Fuel prices may burn airline earnings, says Iata
A global airline trade body has sounded the alarm on surging oil prices, warning that airlines would lose US$5 billion this year in a worst-case scenario in which oil prices average US$135 a barrel.
The International Air Transport Association (Iata), which represents more than 230 airlines, cited soaring fuel costs yesterday as it cut its industry profit forecast to US$3 billion from US$3.5 billion in December.
It said profits at Asia-Pacific carriers would be the highest, predicting US$2.3 billion because of strong traffic demand in China.
But airlines will see their fuel bills surge by US$55 billion to US$213 billion this year as Iata projects oil prices will rise to an average US$115 per barrel, up from the US$99 it predicted just three months ago.
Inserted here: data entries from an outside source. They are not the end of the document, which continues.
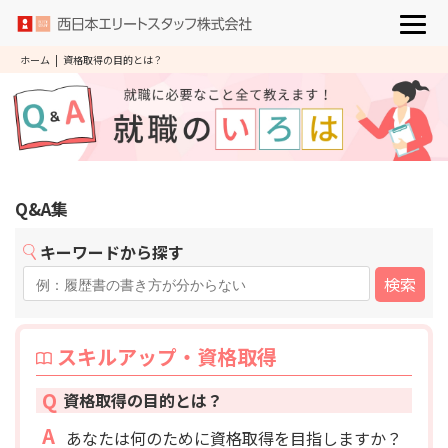
ホーム
|
資格取得の目的とは？
Q&A集
キーワードから探す
検索
スキルアップ・資格取得
Q
資格取得の目的とは？
A
あなたは何のために資格取得を目指しますか？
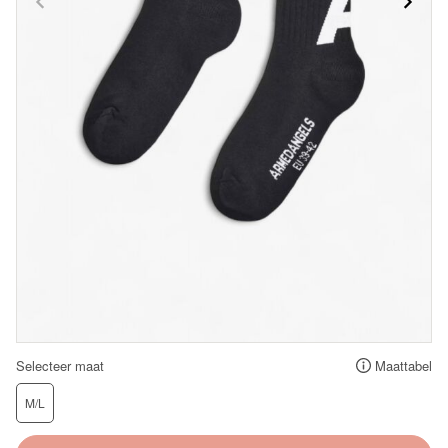
Selecteer maat
Maattabel
M/L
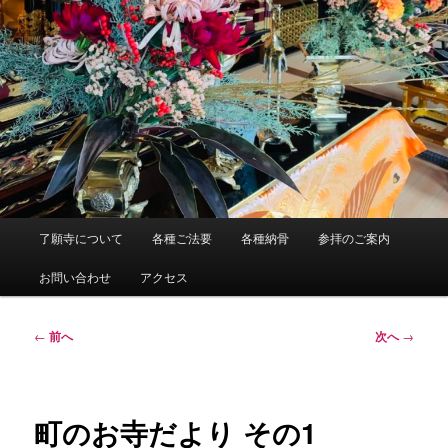
メ
了願寺について
各種ご法要
各種納骨
参拝のご案内
イ
ン
お問い合わせ
アクセス
メ
ニ
ュ
投
←
前へ
次へ
→
ー
稿
ナ
ビ
ゲ
町のお寺だより その1
ー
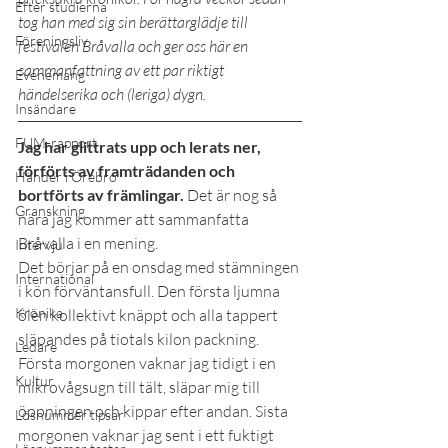
Efter studierna
tog han med sig sin berättarglädje till 
Föreningsliv
festivalen Bråvalla och ger oss här en 
sammanfattning av ett par riktigt 
Evenemang
händelserika och (leriga) dygn. 
Insändare
FUM-rapport
Jag har glittrats upp och lerats ner, 
förförts av framträdanden och 
Händer i Örebro
bortförts av främlingar.
 Det är nog så 
Granskning
nära jag kommer att sammanfatta 
Bråvalla i en mening.
Intervju
Det börjar på en onsdag med stämningen 
International
i kön förväntansfull. Den första ljumna 
Krönika
ölen kollektivt knäppt och alla tappert 
släpandes på tiotals kilon packning.
Ledare
Första morgonen vaknar jag tidigt i en 
Kultur
mikrovågsugn till tält, släpar mig till 
öppningen och kippar efter andan. Sista 
Lösnummer tipsar
morgonen vaknar jag sent i ett fuktigt 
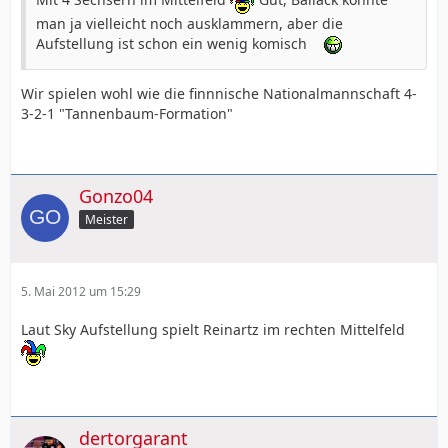
man ja vielleicht noch ausklammern, aber die
Aufstellung ist schon ein wenig komisch
Wir spielen wohl wie die finnnische Nationalmannschaft 4-
3-2-1 "Tannenbaum-Formation"
Gonzo04
Meister
5. Mai 2012 um 15:29
Laut Sky Aufstellung spielt Reinartz im rechten Mittelfeld
dertorgarant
'The European debt crisis is replaced by high oil prices as the No 1 [item] on our worry list,' said Tony Tyler, director general and chief executive of Iata. Brent oil prices have averaged US$120 per barrel so far this year.
When oil prices hit US$140 in 2008, airlines passed on the cost to passengers because of strong demand. 'The concern now is that the high oil prices would coincide with soft demand. It will be difficult for the airlines to pass on the cost to passengers,' Tyler added.
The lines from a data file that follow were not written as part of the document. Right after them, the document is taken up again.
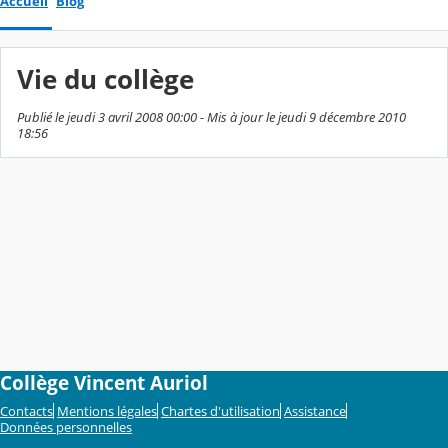
Accueil
Blog
Vie du collège
Publié le jeudi 3 avril 2008 00:00 - Mis à jour le jeudi 9 décembre 2010
18:56
Collège Vincent Auriol
Contacts
Mentions légales
Chartes d'utilisation
Assistance
Données personnelles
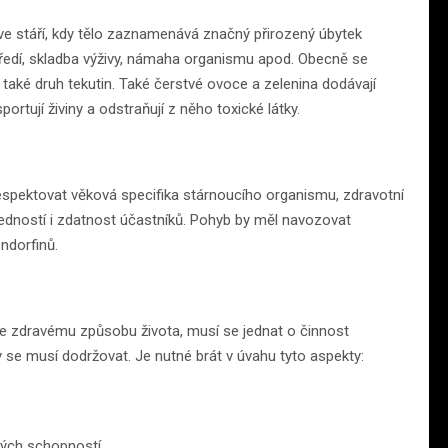
 ve stáří, kdy tělo zaznamenává značný přirozený úbytek
tředí, skladba výživy, námaha organismu apod. Obecně se
ak také druh tekutin. Také čerstvé ovoce a zelenina dodávají
ortují živiny a odstraňují z něho toxické látky.
espektovat věková specifika stárnoucího organismu, zdravotní
edností i zdatnost účastníků. Pohyb by měl navozovat
ndorfinů.
 zdravému způsobu života, musí se jednat o činnost
se musí dodržovat. Je nutné brát v úvahu tyto aspekty:
vých schopností,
Cathay Pacific last week said full-year net profit fell 61 per cent, while Singapore Airlines said fourth-quarter profit was down 53 per cent and announced plans to cut staff costs.
The picture is bleaker for European airlines, with Air France-KLM, Europe's biggest airline recently reporting a net loss of Euro809 million (HK$8.28 billion), and Deutsche Lufthansa, the European No 2, announcing a Euro13 million loss compared with Euro1.1 billion profit a year earlier.
However, air cargo demand remains a bright spot, with Iata projecting a rise in the second half, citing a recent uptick in the US purchasing managers' index.
Freight forwarders in Hong Kong also expected the air freight market to improve this year, helped by a turnaround in US consumer confidence.
But the debt crisis in the euro zone is still casting a pall over any rebound in air freight and will continue to act as a brake on European carriers. Iata predicted that European carriers will face losses of US$600 million, and underperform their global peers.
Tyler reiterated the association's opposition to the emission trading scheme (ETS) by the European Union, blasting it as ill-timed and lacking a global consensus.
Reuters reported yesterday that India would urge its airlines to boycott the ETS. Beijing banned all mainland carriers from taking part in the scheme last month, and European aircraft-maker Airbus claimed Beijing had put US$12 billion worth of aircraft orders on hold this month.